Although it's natural for children in families to compete for attention, and to argue or even hit each other, it can be annoying, and even dangerous.

Here are some suggestions for reducing sibling fighting:

  • Avoid becoming involved in every argument between siblings. Try not to become a constant referee and hover over your children's play. However, ensure that no child is constantly being teased, put down or physically hurt by a sibling.

  • Avoid comparing siblings. In particular, try not to say that one child is better in some way than the other. Do not label children (for example, "the smart one" or "the shy one"). These comparisons not only set up rivalries, but can also become self-fulfilling prophecies.

  • Develop a general "no violence" rule in your home, which also applies to sibling fights. Your children will soon learn that hurting a sibling is not tolerated!

  • Don't expect sibling rivalry only after a baby is born. It often doesn't occur until the new baby is about six months old, awake for much of the day and more of a little person.

  • Understand that it won't always be possible to give everything equally, and explain to your children that sometimes it will be their turn to get something and sometimes it won't. Being fair to each of your children and meeting their needs, does not mean everything is always equal.

  • Try to have one-on-one time with each child individually, as it makes a child feel very special to be the only one around sometimes.

  • When fighting does occur, often it is best to separate the children. However, if you are feeling up to it and the fighting hasn't escalated too much, it can be a great opportunity to teach children about conflict resolution and problem-solving. You can do this by asking each child for his point of view of what happened, and then asking for ideas on how to resolve the situation. Although the children may suggest some crazy solutions, you will be surprised how they will also suggest some innovative ones.
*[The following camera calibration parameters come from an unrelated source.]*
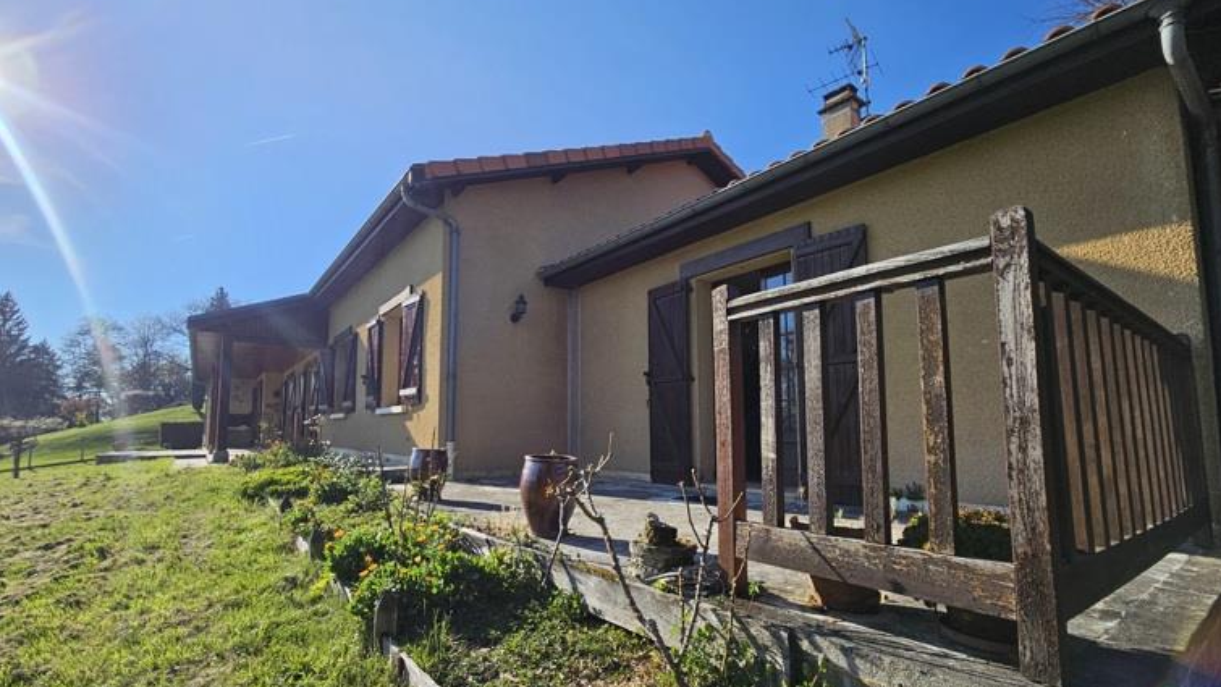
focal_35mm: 15
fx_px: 486
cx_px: 594
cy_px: 381
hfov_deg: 103.0
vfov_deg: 70.3
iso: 50
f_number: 2.2
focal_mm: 2.2
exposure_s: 1/2470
  • Look carefully at how you deal with disagreements with your partner and your children when one arises. Do you solve the problem heatedly, yet peacefully, swearing and walking out, hitting, ignoring (coming to no conclusion) or taking deep breaths and trying to talk it out? This gives children a pattern to follow.

  • When they fight, don't take sides, especially if you weren't there to see exactly what happened. Have them spend a few minutes away from each other so they can calm down, then ask them to return so you can all talk about it together.

  • Encourage your children to talk about their feelings with each other and to try to settle their differences with words, not actions. Explain how important it is to listen to each other.

  • Avoid taking on the job of referee - kids have to learn to resolve disagreements themselves, more and more as they get older. When you feel your children are ready, stay close by in case they need you, but tell them that you think they can work out the disagreement on their own.

  • Remember that some fighting is fun for children, and there is no reason for you to intervene at those times.